| Text under study |
+---+

Dr. Mark Hebert 2013Thibodaux Regional SurgeonFor Doctors feature in Voila!Dr. Mark Hebert (BS ’88)

17 years in practice | General Surgery | Thibodaux Surgical Specialists

“The Nicholls pre-med program’s smaller classes and one-on-one instruction are fairly unique. Medical school was a little more difficult for my friends who had gone to larger universities. They didn’t have the extensive biology background that I did.”

During my first year in practice, a patient was admitted to Thibodaux Regional Medical Center after several days of nausea, vomiting and pain. We ran a series of tests and determined that he had a gastric volvulus, which is usually a catastrophic condition. His stomach was essentially twisted, causing it to lose its blood supply. Without blood, the stomach starts to die. It was the first time I had personally seen this type of case, but I had a clear understanding of how to manage it.

I performed emergency surgery to remove his entire stomach. I repaired what damage I could before putting it back in his abdomen. His esophagus could no longer function properly, so I attached it to his skin on his chest wall. For weeks, the patient had no connection between his mouth and his intestines. He was fed through a tube, and a bag collected any spit he swallowed. He spent a long time in the Intensive Care Unit and probably four to six weeks in the hospital.

After more than a year of care, he was finally ready to have his final operation, where part of his colon was used to replace his esophagus and reconnect his mouth to his intestines. Today, this patient has esophageal function and is still walking around Thibodaux.

That’s what’s really gratifying about surgery and why I love coming to work every morning. In surgery, you’re able to make a disease go away, to remove a condition and produce a cure. This case was very rare, but even if it’s just a patient with gallbladder disease who is hurting, it’s so gratifying to be able to remove the problem and know they’re feeling better.

Because I grew up in north Thibodaux, many of the patients I take care of know my parents, know my friends or know me. When I was 12 years old, I was a paperboy for the Daily Comet, and I’ve had the pleasure of taking care of several of my old paper-route customers. It’s been fantastic for me, but I think it also brings a certain degree of comfort for the patients. They know who I am; they watched me grow up.

+---+

| Your tasks |
1. In the profile, rewrite the paragraph beginning "During my first year in practice" more briefly, keeping its main facts.
2. Please return the stretch of the profile from "Because I grew" through "me grow up.", copied word for word.
The records that come next are separate from the profile.

[Records from a collection]
+---+

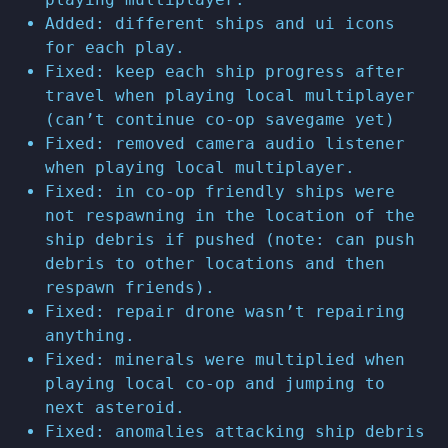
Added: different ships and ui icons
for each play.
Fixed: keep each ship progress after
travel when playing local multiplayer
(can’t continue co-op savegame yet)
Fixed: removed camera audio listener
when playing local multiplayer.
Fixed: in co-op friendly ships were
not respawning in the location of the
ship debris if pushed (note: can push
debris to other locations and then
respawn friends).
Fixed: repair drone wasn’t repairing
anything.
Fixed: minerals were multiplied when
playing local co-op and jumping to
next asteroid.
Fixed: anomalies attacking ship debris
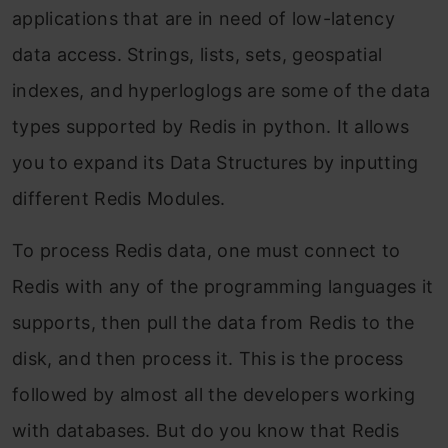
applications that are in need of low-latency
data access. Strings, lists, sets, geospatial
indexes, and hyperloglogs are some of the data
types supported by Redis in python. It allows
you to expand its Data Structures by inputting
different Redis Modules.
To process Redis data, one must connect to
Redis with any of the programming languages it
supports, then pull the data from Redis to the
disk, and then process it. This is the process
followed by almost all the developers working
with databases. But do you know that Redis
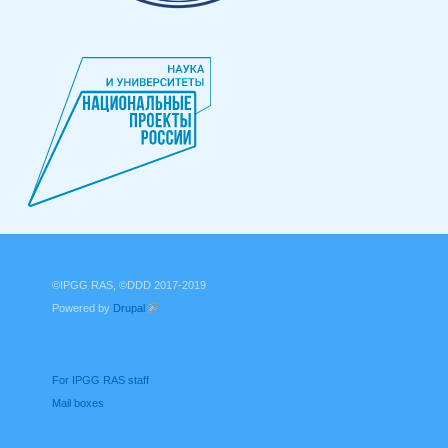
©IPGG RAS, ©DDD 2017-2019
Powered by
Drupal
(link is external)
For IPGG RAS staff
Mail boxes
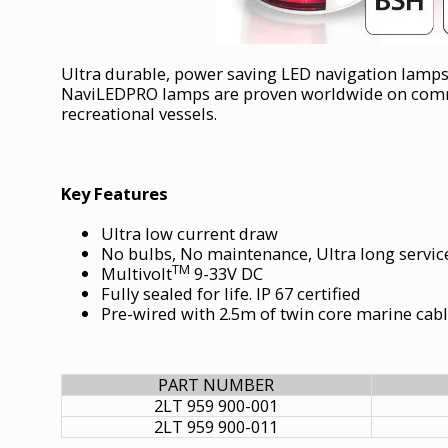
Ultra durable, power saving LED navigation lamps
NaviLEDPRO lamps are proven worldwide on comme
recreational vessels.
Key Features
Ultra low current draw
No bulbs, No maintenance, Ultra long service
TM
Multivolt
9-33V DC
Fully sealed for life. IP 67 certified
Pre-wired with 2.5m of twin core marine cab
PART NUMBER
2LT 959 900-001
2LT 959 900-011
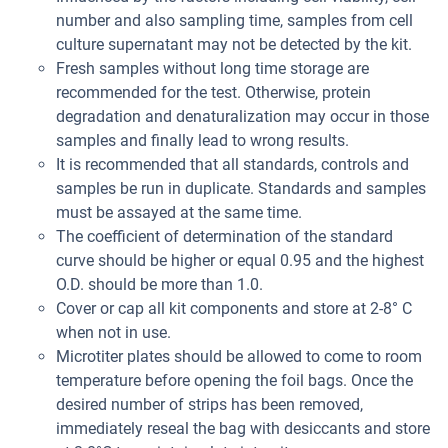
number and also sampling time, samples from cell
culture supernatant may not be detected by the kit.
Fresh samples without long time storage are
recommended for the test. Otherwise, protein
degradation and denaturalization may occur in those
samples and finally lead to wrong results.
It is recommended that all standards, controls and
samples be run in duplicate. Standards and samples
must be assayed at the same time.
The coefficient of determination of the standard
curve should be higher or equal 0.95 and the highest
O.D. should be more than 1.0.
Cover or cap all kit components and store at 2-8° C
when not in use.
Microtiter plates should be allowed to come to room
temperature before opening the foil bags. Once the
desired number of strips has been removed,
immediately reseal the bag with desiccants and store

+---+

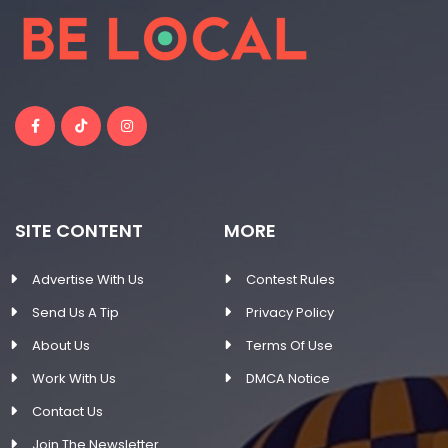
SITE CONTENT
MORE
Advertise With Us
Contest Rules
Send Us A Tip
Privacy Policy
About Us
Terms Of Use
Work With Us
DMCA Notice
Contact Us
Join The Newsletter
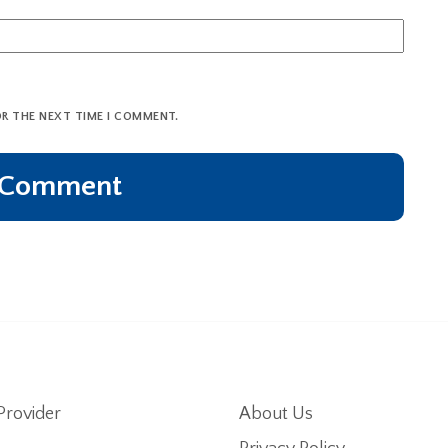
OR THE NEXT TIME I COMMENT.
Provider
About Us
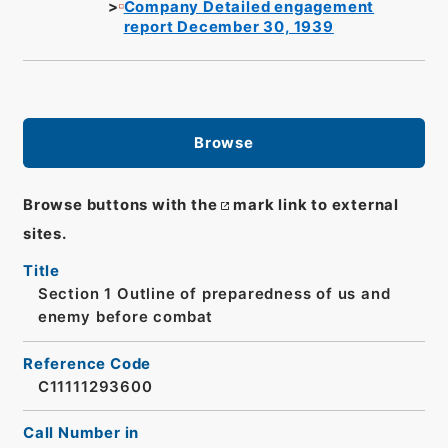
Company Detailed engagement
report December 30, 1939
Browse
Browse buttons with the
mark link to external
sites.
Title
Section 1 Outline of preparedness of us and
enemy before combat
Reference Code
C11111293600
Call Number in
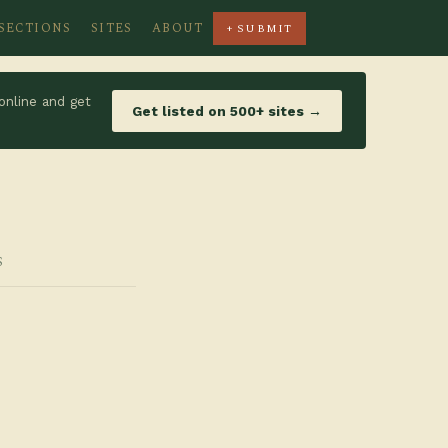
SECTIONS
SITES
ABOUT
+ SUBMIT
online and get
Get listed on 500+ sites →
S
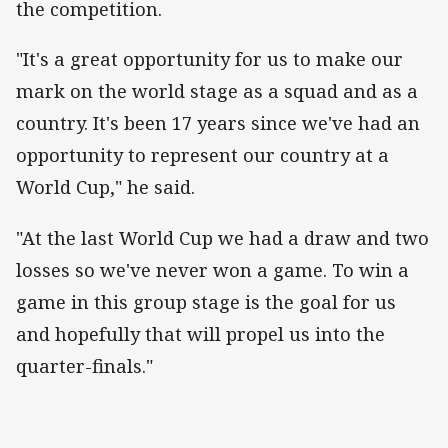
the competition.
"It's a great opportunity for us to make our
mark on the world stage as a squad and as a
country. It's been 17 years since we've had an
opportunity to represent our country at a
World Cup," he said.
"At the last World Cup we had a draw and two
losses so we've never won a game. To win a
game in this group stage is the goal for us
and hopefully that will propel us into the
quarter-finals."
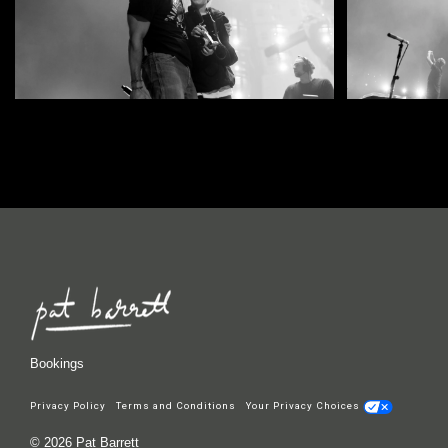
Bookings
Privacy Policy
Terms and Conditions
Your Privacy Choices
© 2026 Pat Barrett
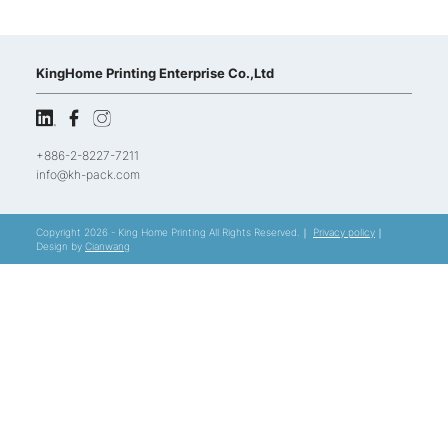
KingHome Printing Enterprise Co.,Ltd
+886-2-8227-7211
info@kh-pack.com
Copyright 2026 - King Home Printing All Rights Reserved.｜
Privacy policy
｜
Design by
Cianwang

+---+

| Task answers |
1. During my first year in practice, a patient came to Thibodaux Regional Medical Center after several days of nausea, vomiting and pain. Tests showed a gastric volvulus, usually a catastrophic condition in which the stomach twists, loses its blood supply and starts to die. I had never personally seen such a case, but I clearly understood how to manage it.

2.
Because I grew up in north Thibodaux, many of the patients I take care of know my parents, know my friends or know me. When I was 12 years old, I was a paperboy for the Daily Comet, and I’ve had the pleasure of taking care of several of my old paper-route customers. It’s been fantastic for me, but I think it also brings a certain degree of comfort for the patients. They know who I am; they watched me grow up.